This ODSC West 2018 talk “Visualizing Vectors: Basics Every Data Scientist Should Know,” presented by Jed Crosby, Head of Data Science at Clari, should be a required learning resource for all new data scientists. This is because every data scientist should have a firm grasp of the mathematics behind the field, especially machine learning. Just take a moment to thumb through the “machine learning bible” Elements of Statistical Learning by Hastie, Tibshirani, and Friedman (3 luminary professors from Stanford University) and you’ll quickly understand what I mean. In order to read this “required text” for many graduate programs in machine learning, you’ll need to know a lot about linear algebra, and vectors constitute a big part of linear algebra.
Here’s a short-list of common data science techniques you may have heard of: PCA, LDA, SVD, SVM, k-NN, k-means. What do all of these (and many others) have in common? Vector mathematics! A lot of people, even data scientists, tend to shy away from mathematics, but fortunately, there are some simple methods for visualizing and understanding vectors that can make the life of any data scientist easier. If you’re new to the mathematical side of data science, this talk will arm you with some tools you can use to understand some of the basic mathematics behind many important algorithms.
The motivation for the talk was to help new and aspiring data scientists develop intuition about the mathematics behind some common algorithms. The talk is at a very basic level, aimed at those who have interest in or experience with data science but little or no experience with concepts from linear algebra.
- What is a vector?
- Using vector mathematics to build a recommender system (using Python’s cosine_similarity library)
- Two more algorithms that are all about vectors: k-means (unsupervised learning via vector sums and averages and also finding the distance between two vectors) and k-nearest neighbors (the laziest classification algorithm)
- Linear algebra: vectors and matrices, matrix multiplication, and Principal Component Analysis (PCA) for dimensionality reduction
The talk includes a description of a small set of movie preference data that might be gathered from users of a consumer entertainment app. Crosby then converts the data from each user into a preference vector and then explores the idea that greater “parallelness” between preference vectors indicates greater similarity between the movie preferences of the corresponding users. He also describes the basic geometric nature of a vector, exploring two intuitive ways of thinking about parallelness, and building up with an efficient way of computing the similarity between users. He uses the same technique to compute similarities between movies, demonstrating the effectiveness of vector representation and a similarity algorithm.
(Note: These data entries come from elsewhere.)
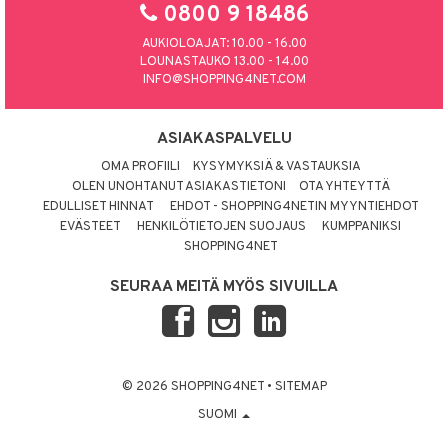
0800 9 18486
AUKIOLOAJAT: 10.00 - 16.00
LOUNASTAUKO 13.00 - 14.00
INFO@SHOPPING4NET.COM
ASIAKASPALVELU
OMA PROFIILI
KYSYMYKSIÄ & VASTAUKSIA
OLEN UNOHTANUT ASIAKASTIETONI
OTA YHTEYTTÄ
EDULLISET HINNAT
EHDOT - SHOPPING4NETIN MYYNTIEHDOT
EVÄSTEET
HENKILÖTIETOJEN SUOJAUS
KUMPPANIKSI
SHOPPING4NET
SEURAA MEITÄ MYÖS SIVUILLA
© 2026 SHOPPING4NET
•
SITEMAP
SUOMI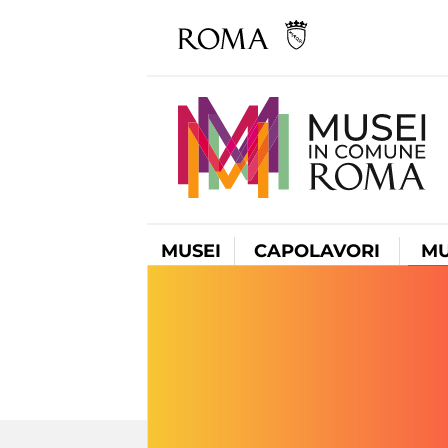
MUSEI
CAPOLAVORI
MU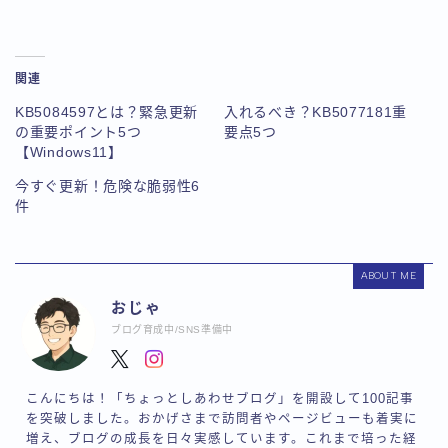
関連
KB5084597とは？緊急更新
入れるべき？KB5077181重
の重要ポイント5つ
要点5つ
【Windows11】
今すぐ更新！危険な脆弱性6
件
ABOUT ME
おじゃ
ブログ育成中/SNS準備中
こんにちは！「ちょっとしあわせブログ」を開設して100記事
を突破しました。おかげさまで訪問者やページビューも着実に
増え、ブログの成長を日々実感しています。これまで培った経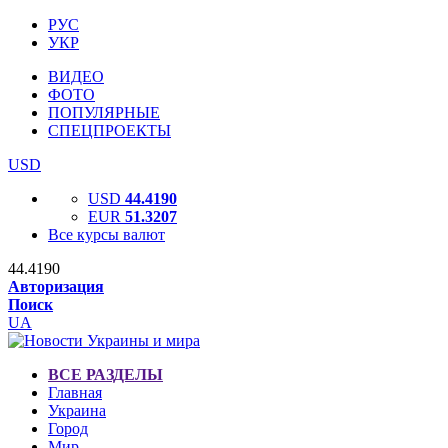
РУС
УКР
ВИДЕО
ФОТО
ПОПУЛЯРНЫЕ
СПЕЦПРОЕКТЫ
USD
USD
44.4190
EUR
51.3207
Все курсы валют
44.4190
Авторизация
Поиск
UA
ВСЕ РАЗДЕЛЫ
Главная
Украина
Город
Мир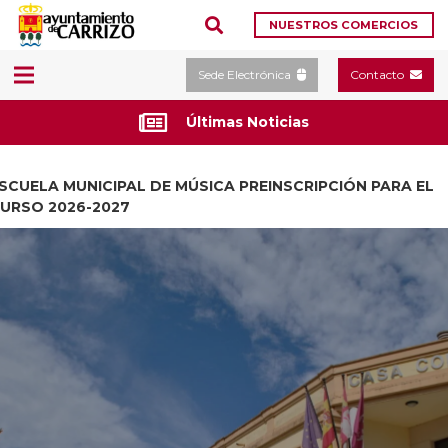
NUESTROS COMERCIOS
Sede Electrónica
Contacto
Últimas Noticias
 EL
CAMPAMENTOS DE VERANO 2026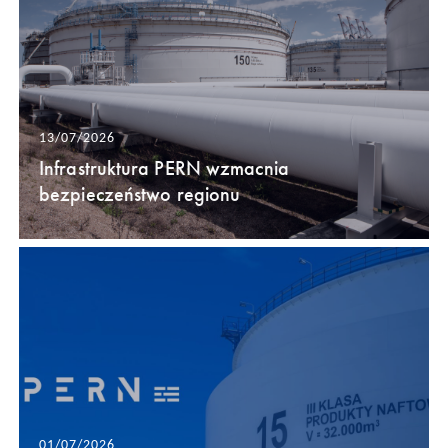
13/07/2026
Infrastruktura PERN wzmacnia
bezpieczeństwo regionu
01/07/2026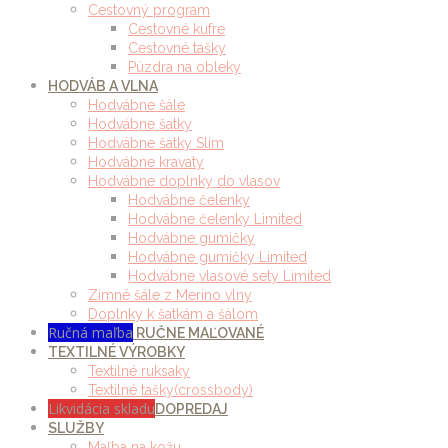
Cestovný program
Cestovné kufre
Cestovné tašky
Púzdra na obleky
HODVÁB A VLNA
Hodvábne šále
Hodvábne šatky
Hodvábne šatky Slim
Hodvábne kravaty
Hodvábne doplnky do vlasov
Hodvábne čelenky
Hodvábne čelenky Limited
Hodvábne gumičky
Hodvábne gumičky Limited
Hodvábne vlasové sety Limited
Zimné šále z Merino vlny
Doplnky k šatkám a šálom
Ručná maľba
RUČNE MAĽOVANÉ
TEXTILNÉ VÝROBKY
Textilné ruksaky
Textilné tašky(crossbody)
Likvidácia skladu
DOPREDAJ
SLUŽBY
Maľba na kožu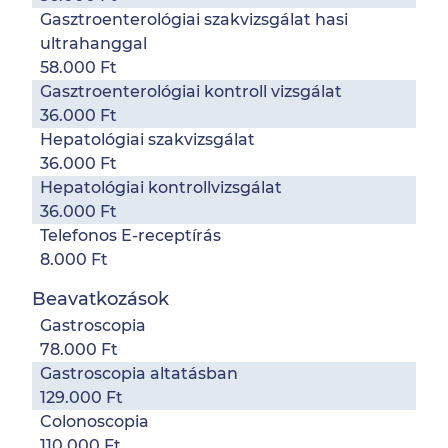
Gasztroenterológiai szakvizsgálat hasi
ultrahanggal
58.000 Ft
Gasztroenterológiai kontroll vizsgálat
36.000 Ft
Hepatológiai szakvizsgálat
36.000 Ft
Hepatológiai kontrollvizsgálat
36.000 Ft
Telefonos E-receptírás
8.000 Ft
Beavatkozások
Gastroscopia
78.000 Ft
Gastroscopia altatásban
129.000 Ft
Colonoscopia
110.000 Ft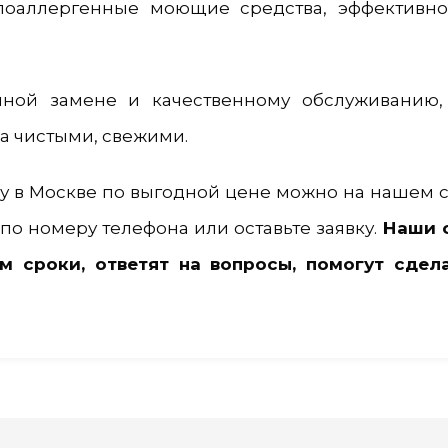
ипоаллергенные моющие средства, эффективн
нной замене и качественному обслуживанию,
а чистыми, свежими.
ду в Москве по выгодной цене можно на нашем са
по номеру телефона или оставьте заявку.
Наши 
м сроки, ответят на вопросы, помогут сдела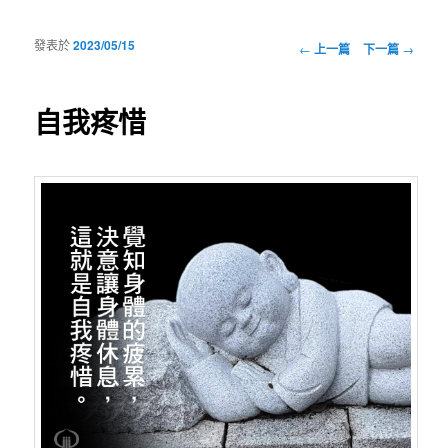
發表於
2023/05/15
瀏覽文章
←
上一篇
下一篇
→
自我疼惜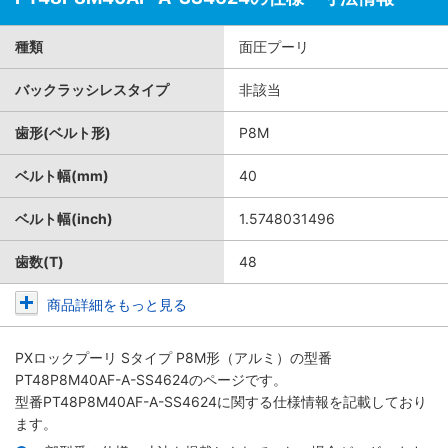
種類
面圧プーリ
バックラッシレスタイプ
非該当
歯形(ベルト形)
P8M
ベルト幅(mm)
40
ベルト幅(inch)
1.5748031496
歯数(T)
48
商品詳細をもっと見る
PXロックプーリ Sタイプ P8M形（アルミ）
の型番
PT48P8M40AF-A-SS4624のページです。
型番PT48P8M40AF-A-SS4624に関する仕様情報を記載しており
ます。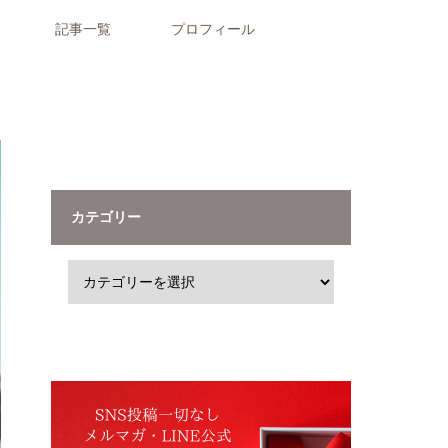
記事一覧
プロフィール
カテゴリー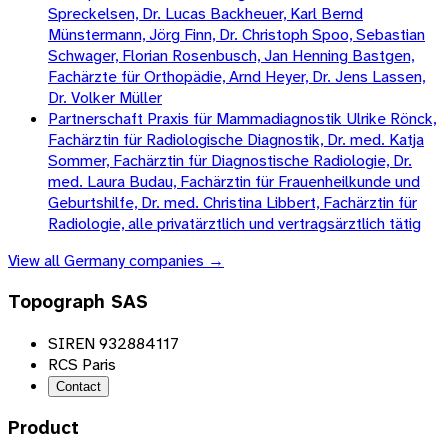
Spreckelsen, Dr. Lucas Backheuer, Karl Bernd
Münstermann, Jörg Finn, Dr. Christoph Spoo, Sebastian
Schwager, Florian Rosenbusch, Jan Henning Bastgen,
Fachärzte für Orthopädie, Arnd Heyer, Dr. Jens Lassen,
Dr. Volker Müller
Partnerschaft Praxis für Mammadiagnostik Ulrike Rönck,
Fachärztin für Radiologische Diagnostik, Dr. med. Katja
Sommer, Fachärztin für Diagnostische Radiologie, Dr.
med. Laura Budau, Fachärztin für Frauenheilkunde und
Geburtshilfe, Dr. med. Christina Libbert, Fachärztin für
Radiologie, alle privatärztlich und vertragsärztlich tätig
View all
Germany
companies →
Topograph SAS
SIREN 932884117
RCS Paris
Contact
Product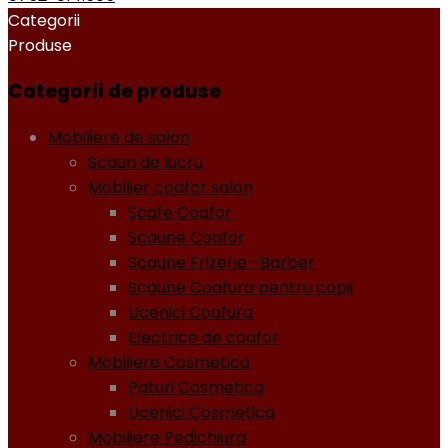
Categorii
Produse
Categorii de produse
Mobiliere de salon
Scaun de lucru
Mobilier coafor salon
Scafe Coafor
Scaune Coafor
Scaune Frizerie -Barber
Scaune Coafura pentru copii
Ucenici Coafura
Electrice de coafor
Mobiliere Cosmetica
Paturi Cosmetica
Ucenici Cosmetica
Mobiliere Pedichiura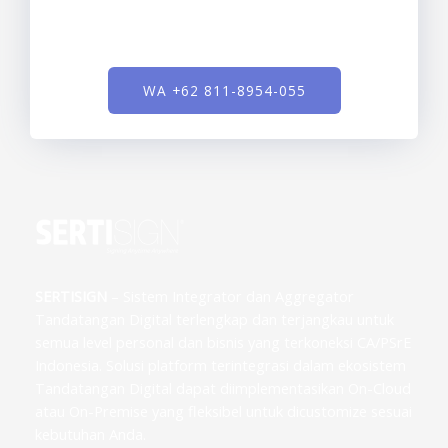
WA +62 811-8954-055
SERTISIGN
– Sistem Integrator dan Aggregator
Tandatangan Digital terlengkap dan terjangkau untuk
semua level personal dan bisnis yang terkoneksi CA/PSrE
Indonesia. Solusi platform terintegrasi dalam ekosistem
Tandatangan Digital dapat diimplementasikan On-Cloud
atau On-Premise yang fleksibel untuk dicustomize sesuai
kebutuhan Anda.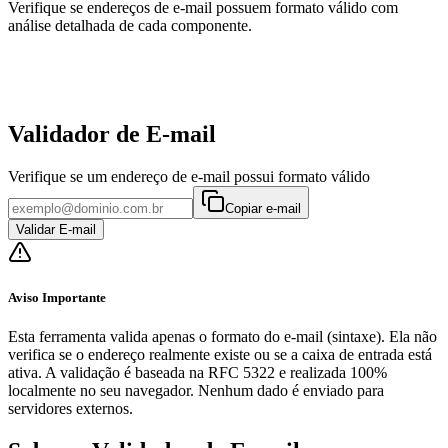
Verifique se endereços de e-mail possuem formato válido com
análise detalhada de cada componente.
Validador de E-mail
Verifique se um endereço de e-mail possui formato válido
Copiar e-mail
Validar E-mail
Aviso Importante
Esta ferramenta valida apenas o formato do e-mail (sintaxe). Ela não
verifica se o endereço realmente existe ou se a caixa de entrada está
ativa. A validação é baseada na RFC 5322 e realizada 100%
localmente no seu navegador. Nenhum dado é enviado para
servidores externos.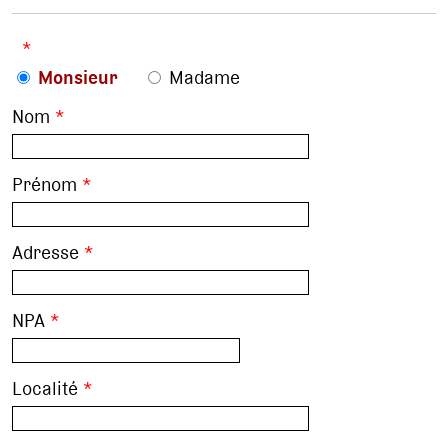
*
Monsieur
Madame
Nom
*
Prénom
*
Adresse
*
NPA
*
Localité
*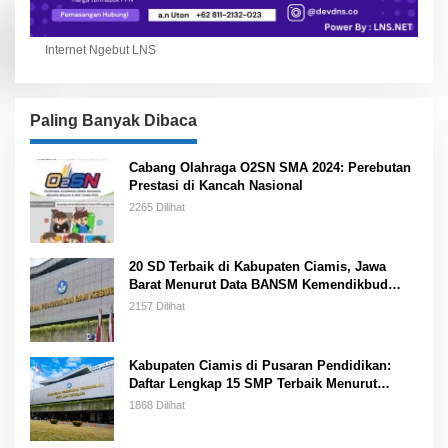
Internet Ngebut LNS
Paling Banyak Dibaca
Cabang Olahraga O2SN SMA 2024: Perebutan
Prestasi di Kancah Nasional
2265 Dilihat
20 SD Terbaik di Kabupaten Ciamis, Jawa
Barat Menurut Data BANSM Kemendikbud
2023
2157 Dilihat
Kabupaten Ciamis di Pusaran Pendidikan:
Daftar Lengkap 15 SMP Terbaik Menurut
Kemendikbud
1868 Dilihat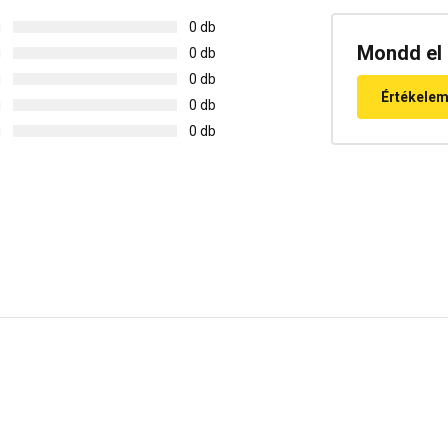
g
0 db
Mondd el 
g
0 db
g
0 db
Értékele
g
0 db
g
0 db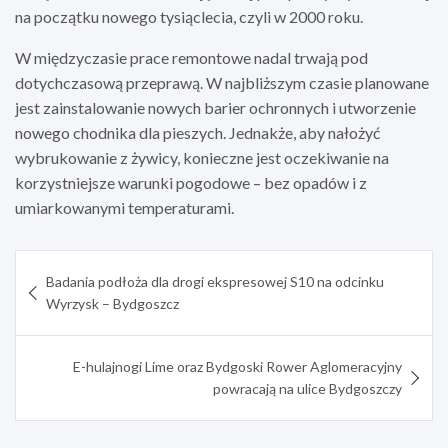
na początku nowego tysiąclecia, czyli w 2000 roku.
W międzyczasie prace remontowe nadal trwają pod
dotychczasową przeprawą. W najbliższym czasie planowane
jest zainstalowanie nowych barier ochronnych i utworzenie
nowego chodnika dla pieszych. Jednakże, aby nałożyć
wybrukowanie z żywicy, konieczne jest oczekiwanie na
korzystniejsze warunki pogodowe – bez opadów i z
umiarkowanymi temperaturami.
Nawigacja
Badania podłoża dla drogi ekspresowej S10 na odcinku
wpisu
Wyrzysk – Bydgoszcz
E-hulajnogi Lime oraz Bydgoski Rower Aglomeracyjny
powracają na ulice Bydgoszczy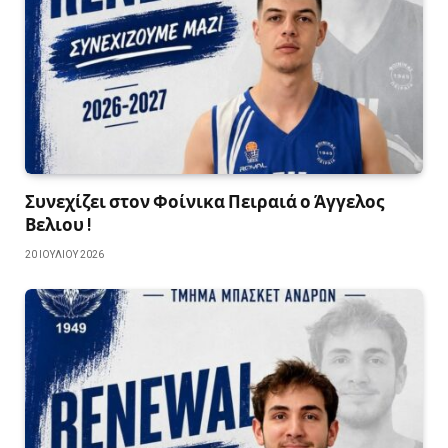
Συνεχίζει στον Φοίνικα Πειραιά ο Άγγελος
Βελιου !
20 ΙΟΥΛΊΟΥ 2026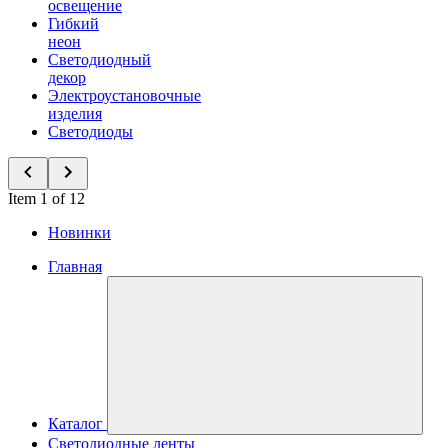
освещение
Гибкий
неон
Светодиодный
декор
Электроустановочные
изделия
Светодиоды
Item 1 of 12
Новинки
Главная
Каталог
Светодиодные ленты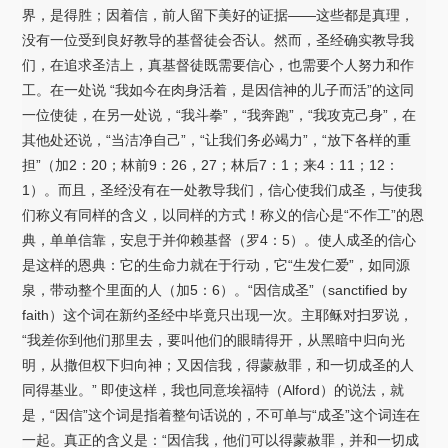
界，是得胜；因着信，前人留下美好的证据——这些都是真理，
没有一位受到良好教导的基督徒会否认。然而，圣经确实教导我
们，在追求圣洁上，真基督徒既需要信心，也需要个人努力和作
工。在一处说 “我如今在肉身活着，是因信神的儿子而活”的这同
一位使徒，在另一处说，“我斗拳”，“我奔跑”，“我攻克己身”，在
其他处还说，“当洁净自己”，“让我们务必竭力”，“放下各样的重
担”（加2：20；林前9：26，27；林后7：1；来4：11；12：
1）。而且，圣经没有在一处教导我们，信心使我们成圣，与使我
们称义有同样的含义，以同样的方式！称义的信心是“不作工”的恩
典，单单信靠，安息于并仰赖基督（罗4：5）。使人成圣的信心
是这样的恩典：它的生命力就在于行动，它“生发仁爱”，如同源
泉，带动整个里面的人（加5：6）。“因信成圣”（sanctified by
faith）这个词在新约圣经中毕竟只出现一次。主耶稣对扫罗说，
“我差你到他们那里去，要叫他们的眼睛得开，从黑暗中归向光
明，从撒但权下归向神；又因信我，得蒙赦罪，和一切成圣的人
同得基业。” 即使这样，我也同意埃福特（Alford）的说法，就
是，“因信”这个词是指着整句话说的，不可单与“成圣”这个词连在
一起。真正的含义是：“因信我，他们可以得蒙赦罪，并和一切成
Data Science without the Math
Crosby sets the stage with why data scientists need to understand the mathematics under the hood of machine learning by explaining his experiences interviewing new data scientists for his group at Clari. He describes candidates who have some proficiency in plugging data into common algorithms, cranking through the various libraries (scikit-learn, TensorFlow, etc.) and getting good results, but who aren’t familiar with the basic underlying mathematics of what they’re working with. You can get far with the basic algorithms and libraries, but to develop intuition for what you’re doing, it helps a lot to understand the math.
To take a deeper dive into the mathematics behind machine learning, check out Jed Crosby’s compelling talk from ODSC West 2018.
- You can go far without knowing any of the underlying mathematics for machine learning, but to truly excel in the field you’ll need to acquire a foundation of vector algebra.
- You’ll also need to possess familiarity with mathematics, specifically linear algebra, to keep pace with all the research happening in the field (research papers are highly mathematical), not to mention all the great academic texts out there.
- You’ll see how the math works behind common algorithms like k-means clustering, and k-nearest neighbors for classification.
- You’ll see a brief demonstration of how vectors can be used to build a simple recommender system.